● **Problem to work on**:
Only the lines of the data below from the one with "Table 2. The" through the one with "Figure 5. Optical" are wanted. Repeat them exactly.

● **Dataset extract**:
────────

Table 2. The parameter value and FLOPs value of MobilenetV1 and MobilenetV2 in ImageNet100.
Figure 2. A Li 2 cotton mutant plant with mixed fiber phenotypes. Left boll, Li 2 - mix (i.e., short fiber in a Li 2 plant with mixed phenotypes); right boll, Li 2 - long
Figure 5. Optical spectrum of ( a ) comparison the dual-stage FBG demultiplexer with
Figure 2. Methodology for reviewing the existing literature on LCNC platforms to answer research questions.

────────

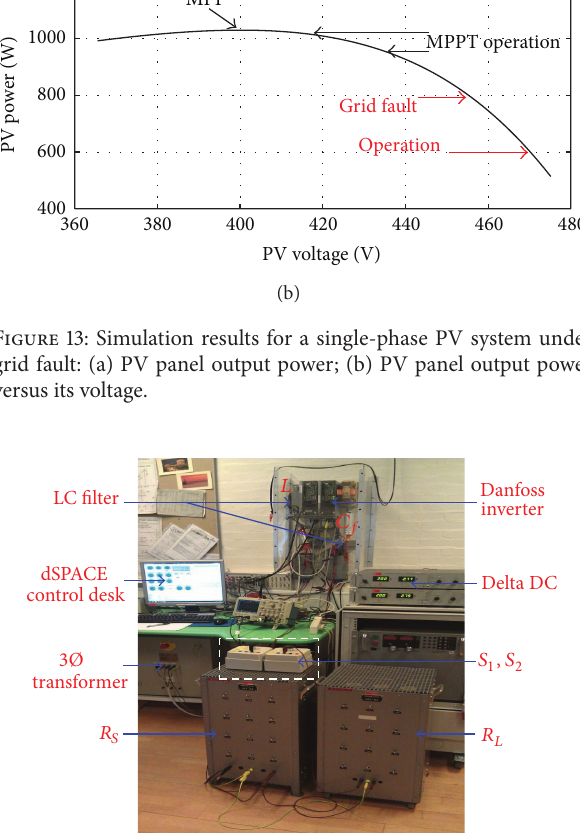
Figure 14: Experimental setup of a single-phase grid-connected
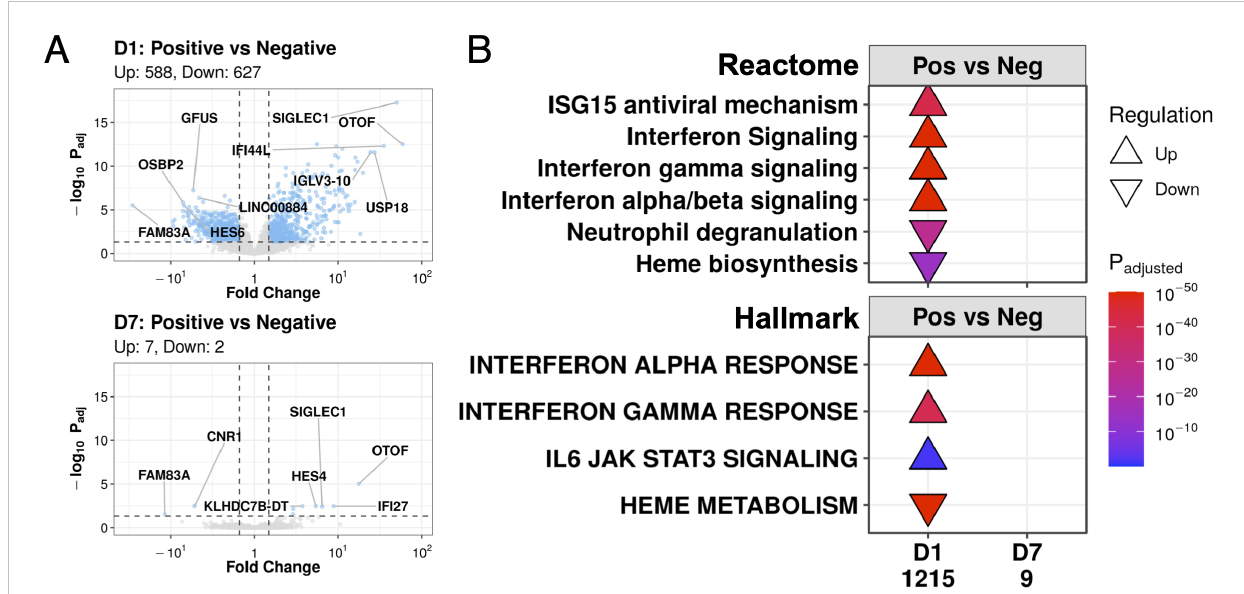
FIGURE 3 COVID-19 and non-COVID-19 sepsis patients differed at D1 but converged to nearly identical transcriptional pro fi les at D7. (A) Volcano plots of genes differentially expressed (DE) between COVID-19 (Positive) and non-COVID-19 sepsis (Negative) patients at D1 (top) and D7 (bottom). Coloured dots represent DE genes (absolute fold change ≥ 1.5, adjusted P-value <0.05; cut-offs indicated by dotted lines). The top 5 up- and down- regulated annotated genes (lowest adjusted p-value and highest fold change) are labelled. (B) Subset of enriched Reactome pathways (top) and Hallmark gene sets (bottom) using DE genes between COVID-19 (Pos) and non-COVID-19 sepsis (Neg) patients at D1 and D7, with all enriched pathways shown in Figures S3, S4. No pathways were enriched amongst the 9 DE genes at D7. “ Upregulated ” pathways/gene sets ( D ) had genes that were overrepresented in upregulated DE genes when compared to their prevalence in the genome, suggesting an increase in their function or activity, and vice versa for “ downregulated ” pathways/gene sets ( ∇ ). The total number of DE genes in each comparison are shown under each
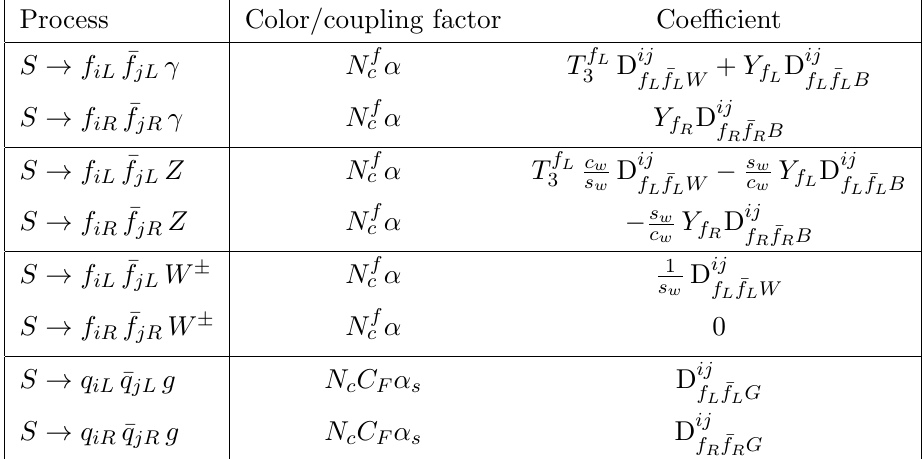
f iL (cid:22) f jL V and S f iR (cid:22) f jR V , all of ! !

────────

● **Response to this task**:
Table 2. The parameter value and FLOPs value of MobilenetV1 and MobilenetV2 in ImageNet100.
Figure 2. A Li 2 cotton mutant plant with mixed fiber phenotypes. Left boll, Li 2 - mix (i.e., short fiber in a Li 2 plant with mixed phenotypes); right boll, Li 2 - long
Figure 5. Optical spectrum of ( a ) comparison the dual-stage FBG demultiplexer with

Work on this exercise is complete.